Título: Quantas gigogas fazem uma eleição
Autor: José Sarney
Fonte: Jornal do Brasil, 03/02/2006, Opinião, p. A11

Membro da Academia Brasileira de Letras

O Rio de Janeiro é um pouco chegado a chuvas escandalosas. Não estou ofendendo São Paulo, onde elas costumam encher túneis e transformar avenidas em canais, e às vezes passam mais lanchas que automóveis, porque os automóveis (sem nenhum exagero) estão parados e aquelas trafegando. Chuva no Nordeste pode inundar tudo, ninguém reclama e o bom é chegar em casa molhado. Uma vez, saltei em Fortaleza num vôo noturno e, como se cumprimenta naquela área, fui logo perguntando ao despachante: "está chovendo?", e ele me respondeu, falando sobre um chuvisco que fez correnteza nas sarjetas: "doutor, está chovendo tanto que está morrendo sapo afogado."

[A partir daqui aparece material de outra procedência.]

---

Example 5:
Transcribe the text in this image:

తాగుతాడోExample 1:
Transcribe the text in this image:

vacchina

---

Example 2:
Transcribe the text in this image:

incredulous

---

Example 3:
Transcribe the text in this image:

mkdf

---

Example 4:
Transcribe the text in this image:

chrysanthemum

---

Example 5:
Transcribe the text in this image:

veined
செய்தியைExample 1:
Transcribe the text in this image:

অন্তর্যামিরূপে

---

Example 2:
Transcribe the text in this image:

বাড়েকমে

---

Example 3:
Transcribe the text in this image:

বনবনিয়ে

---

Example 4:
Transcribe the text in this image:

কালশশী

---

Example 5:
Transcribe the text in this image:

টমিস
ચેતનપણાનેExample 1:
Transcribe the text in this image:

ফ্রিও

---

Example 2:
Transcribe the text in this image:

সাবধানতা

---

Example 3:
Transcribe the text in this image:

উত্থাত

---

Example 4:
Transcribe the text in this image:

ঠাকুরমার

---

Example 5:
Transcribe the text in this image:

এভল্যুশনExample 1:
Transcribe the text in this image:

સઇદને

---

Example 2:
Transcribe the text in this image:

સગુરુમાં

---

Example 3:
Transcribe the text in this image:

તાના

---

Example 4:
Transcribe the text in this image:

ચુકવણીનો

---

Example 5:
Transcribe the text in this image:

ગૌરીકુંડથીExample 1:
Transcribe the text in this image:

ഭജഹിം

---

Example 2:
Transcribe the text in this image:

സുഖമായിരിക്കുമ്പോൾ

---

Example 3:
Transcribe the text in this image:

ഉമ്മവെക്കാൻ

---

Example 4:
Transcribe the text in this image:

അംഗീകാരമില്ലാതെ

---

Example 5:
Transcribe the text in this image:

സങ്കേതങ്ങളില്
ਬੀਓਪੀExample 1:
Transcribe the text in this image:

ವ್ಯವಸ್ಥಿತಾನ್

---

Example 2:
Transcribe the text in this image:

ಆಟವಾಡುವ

Conta-se que, quando terminou a Segunda Guerra Mundial e o general Montgomery voltava da África, coberto de glória, vencedor da batalha no deserto, foi recebido em Recife pelo governador Agamenon Magalhães. Depois da entrega de flores, saudações e vivas, foi entabulado um pé de conversa, que em breve caiu num daqueles silêncios que estarrecem os interlocutores. Foi aí que o governador de Pernambuco reabriu a charla: "General, como vai a chuva na África? Está chovendo bem?" O general não deve ter entendido nada, mas inglês é muito chegado a uma conversa sobre tempo.

Nordestino sempre fala sobre chuva. E, graças a Deus, porque quando não chove¿! Por causa de um desses anos sem chuva foi que eu nasci no Maranhão. Minha mãe saiu de Correntes em Pernambuco e meu avô do Ingá do Bacamarte, na Paraíba, na destinação desse povo de andarilhos, foram para os vales úmidos do Maranhão. E deram-se tão bem que o velho Assuéro dizia: "Oi lugar bom esse Maranhão. Se minha alma tiver vergonha não sai nunca dessa terra. Já tive até um neto que foi governador." (Eu.)

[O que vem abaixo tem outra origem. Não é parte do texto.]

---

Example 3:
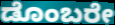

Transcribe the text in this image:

ಡೊಂಬರೇ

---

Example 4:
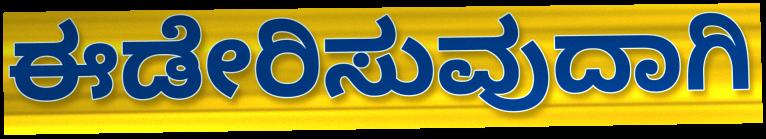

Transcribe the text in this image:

ಈಡೇರಿಸುವುದಾಗಿ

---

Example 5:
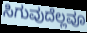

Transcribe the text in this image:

ಸಿಗುವುದೆಲ್ಲವೂ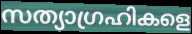
സത്യാഗ്രഹികളെ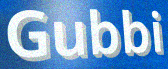
Gubbi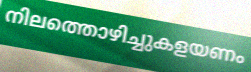
നിലത്തൊഴിച്ചുകളയണംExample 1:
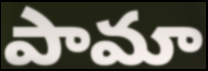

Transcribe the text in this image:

పామా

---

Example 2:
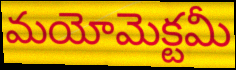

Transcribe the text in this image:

మయోమెక్టమీ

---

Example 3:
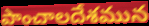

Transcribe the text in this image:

పాంచాలదేశమున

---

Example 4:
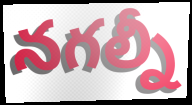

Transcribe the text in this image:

నగల్నీ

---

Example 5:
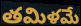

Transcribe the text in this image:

తమిళమే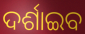
ଦର୍ଶାଇବ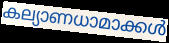
കല്യാണധാമാക്കൾ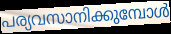
പര്യവസാനിക്കുമ്പോൾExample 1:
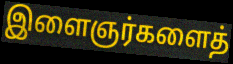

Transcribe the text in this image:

இளைஞர்களைத்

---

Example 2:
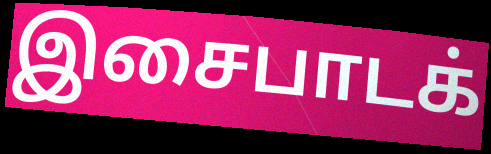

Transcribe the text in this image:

இசைபாடக்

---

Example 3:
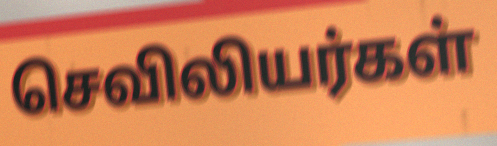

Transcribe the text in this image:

செவிலியர்கள்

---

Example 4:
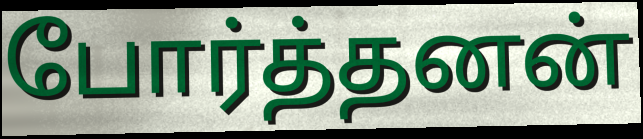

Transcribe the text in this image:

போர்த்தனன்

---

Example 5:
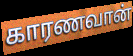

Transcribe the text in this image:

காரணவான்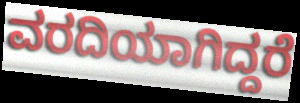
ವರದಿಯಾಗಿದ್ದರೆ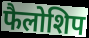
फैलोशिप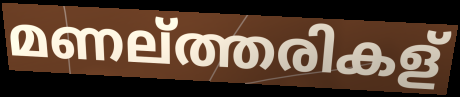
മണല്ത്തരികള്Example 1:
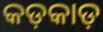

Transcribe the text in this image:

କଡ଼କାଡ଼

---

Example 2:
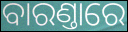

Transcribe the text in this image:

ବାରଣ୍ତାରେ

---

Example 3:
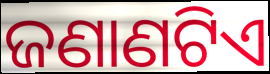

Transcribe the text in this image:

ଜଣାଣଟିଏ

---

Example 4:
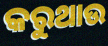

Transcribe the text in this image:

କରୁଥାଉ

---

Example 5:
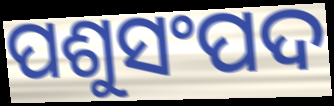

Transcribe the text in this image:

ପଶୁସଂପଦ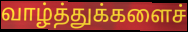
வாழ்த்துக்களைச்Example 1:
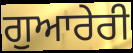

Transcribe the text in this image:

ਗੁਆਰੇਰੀ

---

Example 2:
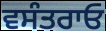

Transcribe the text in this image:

ਵਸੰਤਰਾਓ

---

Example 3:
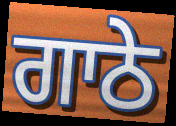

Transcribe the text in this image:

ਗਾਠੇ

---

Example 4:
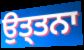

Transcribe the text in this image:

ਉਤ੍ਤਨਾ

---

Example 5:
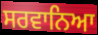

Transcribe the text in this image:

ਸਰਵਾਨਿਆ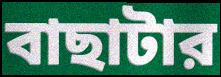
বাছাটার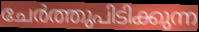
ചേർത്തുപിടിക്കുന്ന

O Sul queixa-se de estar debaixo d'água. A média histórica do mês, que era de 253 milímetros, foi em janeiro de 348! E o calor, mesmo assim, bateu os 30 graus. E, para aumentar os problemas, as lagoas da Barra transbordaram e encheram as praias de gigogas, e já foram retiradas seiscentas toneladas delas. Essa planta é cheia de malandragem. Muda de nome em cada lugar do Brasil. Na Amazônia se você perguntar se tem gigogas vão dizer que não. É que lá se chama aguapé. No Maranhão é mururu, em Marajó orelha de veado e balcedo.

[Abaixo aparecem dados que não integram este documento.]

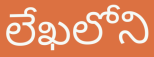
లేఖలోని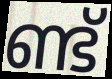
ണ്ട്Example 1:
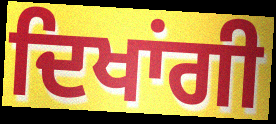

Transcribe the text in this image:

ਦਿਖਾਂਗੀ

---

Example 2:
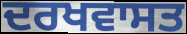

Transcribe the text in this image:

ਦਰਖਵਾਸਤ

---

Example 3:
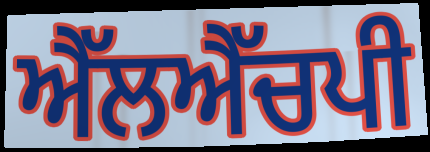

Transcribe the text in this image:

ਐੱਲਐੱਚਪੀ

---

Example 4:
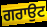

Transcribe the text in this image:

ਗਰਾਉਟ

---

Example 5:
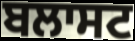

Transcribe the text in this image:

ਬਲਾਸਟ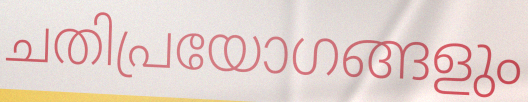
ചതിപ്രയോഗങ്ങളും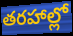
తరహాల్లోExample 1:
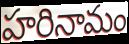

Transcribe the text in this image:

హరినామం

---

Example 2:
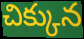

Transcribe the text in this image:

చిక్కున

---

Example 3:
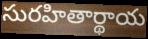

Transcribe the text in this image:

సురహితార్థాయ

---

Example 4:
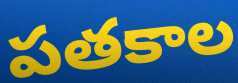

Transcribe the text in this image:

పతకాల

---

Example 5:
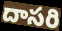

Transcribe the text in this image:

దాసరిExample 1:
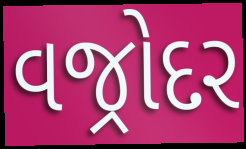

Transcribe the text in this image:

વજ્રોદર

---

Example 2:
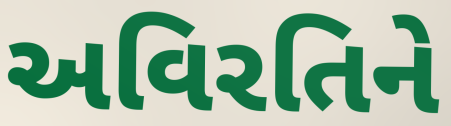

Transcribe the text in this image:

અવિરતિને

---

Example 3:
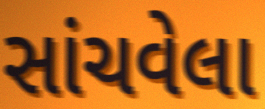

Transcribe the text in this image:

સાંચવેલા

Mas no Rio trocou de nome e ficou toda pedante, de tal modo que não são todos os dicionários que a listam em seus verbetes. Acontece que no Leblon chegaram com ela duas cobras e a banhista turista francesa que estava em sua barraca, Carine Montaudon, ficou impressionada porque visitou a Amazônia e não viu cobra e foi encontrá-la na praia do Rio. "Eu não achei a cobra, ela é que me achou", disse, descontraída. Mas foi um veterinário que ali estava - cobra de sorte - que tranqüilizou a todos, era cobra d'água, não venenosa. E colocou a menor numa garrafa cheia para que ela não sofresse as feridas dos arranhões nas gigogas.

Na política não está chovendo tanto. Vivemos um tempo que em Goiás se chama veranico de janeiro. Mas as gigogas estão caminhando para chegarem nas águas de março. E aí então chegará o tempo dos candidatos darem as caras, libertarem-se dos cargos e vamos saber com quantas cobras se faz uma eleição.